At its most entertaining, Citizen Kane is a workplace comedy about one of the world’s most self-obsessed art forms. There’s a marginally talented music critic named Jedediah Leland, who was hired at the New York Daily Inquirer because he knows Kane from college. Leland is relatable—he calls a singer’s voice mid, gets too drunk to file his review on time, and is fired because Kane is dating the singer. At one point, Kane looks at a photo of the most talented reporters working at his competitor, The Chronicle. The collection of minds took 20 years to build. Instead of assembling a newsroom to compete, he simply buys the men (and yes, they’re all men) from The Chronicle and decides to throw a party to celebrate his conquest before stripping his newly hired stooges of the very talent that made them so coveted in the first place.
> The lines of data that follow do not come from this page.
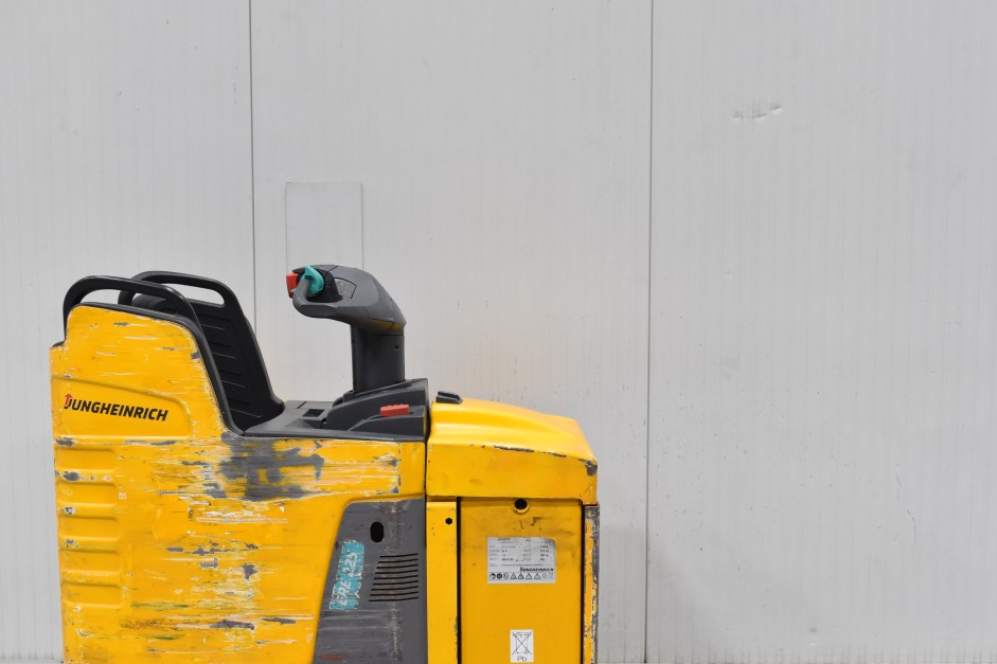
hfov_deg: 38.4
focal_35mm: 52
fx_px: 1430
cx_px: 500
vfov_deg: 26.1
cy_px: 417
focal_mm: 27
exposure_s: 1/60
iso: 1600
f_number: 6.3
The feeling that at some point or other most people in my generation were traded just as these men were elicited a chuckle.
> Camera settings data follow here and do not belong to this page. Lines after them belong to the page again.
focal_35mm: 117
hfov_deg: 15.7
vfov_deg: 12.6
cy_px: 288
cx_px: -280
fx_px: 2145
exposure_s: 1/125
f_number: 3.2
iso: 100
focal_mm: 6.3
“Do we stand for the same things The Chronicle stands for, Bernstein?” Leland says at the party.
“Certainly not. Listen, Mr. Kane, he’ll have them changed to his kind of newspapermen in a week,” Mr. Bernstein, Kane’s manager, responds.
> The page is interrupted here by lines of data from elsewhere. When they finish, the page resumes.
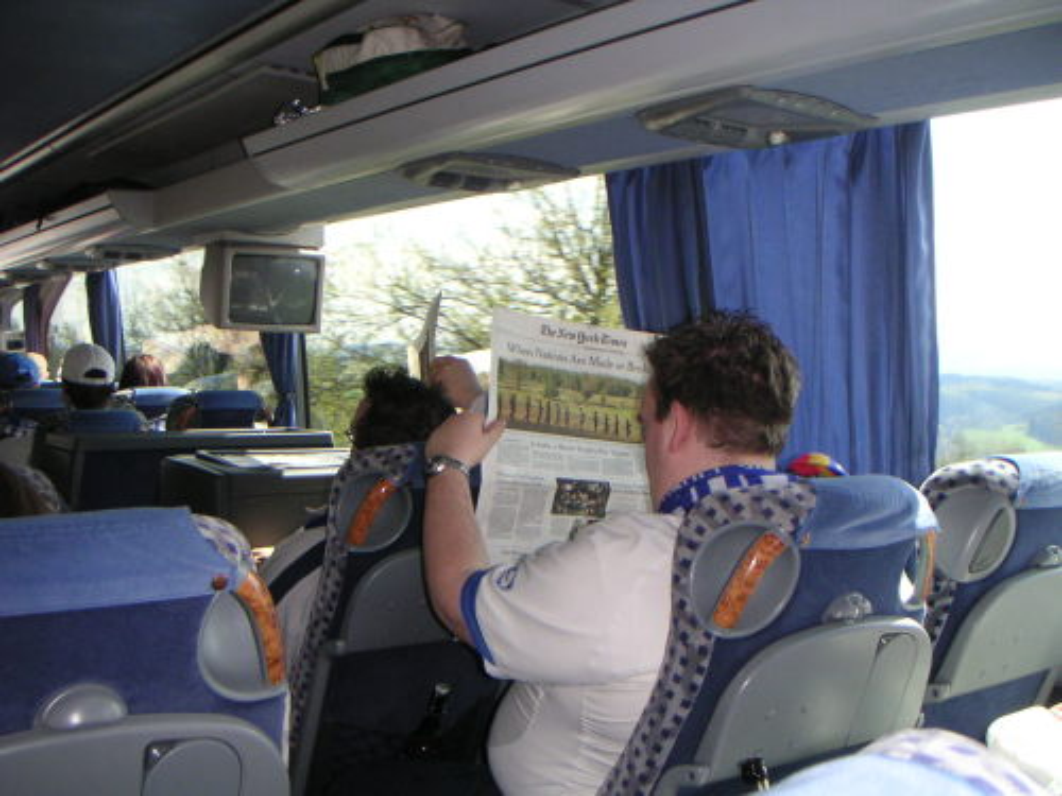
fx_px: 1166
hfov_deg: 49.0
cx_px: 531
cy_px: 398
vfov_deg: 37.7
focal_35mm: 38
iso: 160
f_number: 2.8
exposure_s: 1/180
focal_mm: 6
Swap Charles Foster Kane’s love of yellow journalism with any monumental change of the last 20 years—the bygone blogging boom, the listicle avalanche, the pivot to video, our current Substack migration—and the general philosophical notes would still remain true. Over 70 years later, very little has changed about journalism. The bumbling editors remain, publishers still run their papers into the ground and then sell the parts off to wealthy investors, and the singular belief that “If the headline is big enough, it makes the news big enough” feels relevant today. It’s not hard to see why a sentimental story about the media has become so beloved by the media.
But ultimately, the act of consuming Citizen Kane felt futile, much like Jerry Thompson’s search for the meaning of “Rosebud.” Welles’s feature-length directorial debut had come to mean so much to so many people that trying to approach it with any semblance of clarity felt meaningless. My eventual warmth for the movie wasn’t rooted in nostalgia, but more in the comforting realization that watching a once-great—albeit fictional—man succumb to his insignificance made me feel better about my own.
In one of the most delightful (but overacted parts) of the film, a hammy, makeup-caked Joseph Cotten stares into Thompson. “I can remember absolutely everything, young man,” he says. “That’s my curse. That’s one of the greatest curses ever inflicted on the human race: memory.” By the movie’s end, when Rosebud is revealed to be Kane’s childhood sled and a symbol of his lost youth, my own memories returned. In 2007, I watched the AFI 100 Years ... 100 Movies TV special rank Citizen Kane as the most important movie of all time with a tinge of disdain. Even as a teenager I had a distrust of canons and the mostly male white critics that made and protected them. Thankfully, none of that really mattered. Nearly 80 years after Citizen Kane was made, watching that sled burn made me want to burn everything around me less.